St. Hubert.: Den Kindern behutsam die Zunge lösen
Ein neues Gesetz kommt weder Arzt noch Patient entgegen: Sprach-Therapie in den Kindergärten darf es nicht mehr geben.
St. Hubert. Sprach-Therapie in den Kindergärten darf es nicht mehr geben. Deshalb haben sich die Kempener Logopäden Dr. Jochen Enders und Beatrix Enders-Stausebach etwas einfallen lassen, um nah an ihren Patienten zu sein: Sie haben eine Praxis in St. Hubert eröffnet.
"Wenn wir nichts in St. Hubert gemacht hätten, wären viele auf der Strecke geblieben. Und wie fast immer hätte es die Ärmeren getroffen", ärgert sich Enders. Schließlich sei es nicht für jeden möglich, für Sprach-Therapie nach Kempen, St. Tönis oder Hüls zu fahren.

────────

Aufgaben —
a. Schreiben Sie aus dem Textauszug den Teil ab, der mit „St. Hubert.: Den“ beginnt und mit „St. Hubert eröffnet.“ endet.
b. Wohin müssten Patienten laut Enders für Sprach-Therapie fahren, wenn es die Praxis in St. Hubert nicht gäbe?

────────

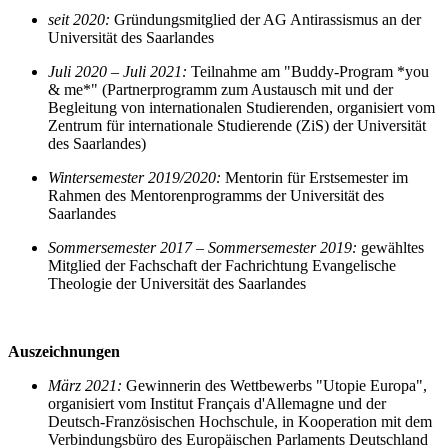
seit 2020
:
Gründungsmitglied der AG Antirassismus an der
Universität des Saarlandes
Juli 2020 – Juli 2021
:
Teilnahme am "Buddy-Program *you
& me*" (Partnerprogramm zum Austausch mit und der
Begleitung von internationalen Studierenden, organisiert vom
Zentrum für internationale Studierende (ZiS) der Universität
des Saarlandes)
Wintersemester 2019/2020
:
Mentorin für Erstsemester im
Rahmen des Mentorenprogramms der Universität des
Saarlandes
Sommersemester 2017 – Sommersemester 2019
:
gewähltes
Mitglied der Fachschaft der Fachrichtung Evangelische
Theologie der Universität des Saarlandes
Auszeichnungen
März 2021
:
Gewinnerin des Wettbewerbs "Utopie Europa",
organisiert vom Institut Français d'Allemagne und der
Deutsch-Französischen Hochschule, in Kooperation mit dem
Verbindungsbüro des Europäischen Parlaments Deutschland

────────

Lösungen —
a.
St. Hubert.: Den Kindern behutsam die Zunge lösen
Ein neues Gesetz kommt weder Arzt noch Patient entgegen: Sprach-Therapie in den Kindergärten darf es nicht mehr geben.
St. Hubert. Sprach-Therapie in den Kindergärten darf es nicht mehr geben. Deshalb haben sich die Kempener Logopäden Dr. Jochen Enders und Beatrix Enders-Stausebach etwas einfallen lassen, um nah an ihren Patienten zu sein: Sie haben eine Praxis in St. Hubert eröffnet.

b. Nach Kempen, St. Tönis oder Hüls.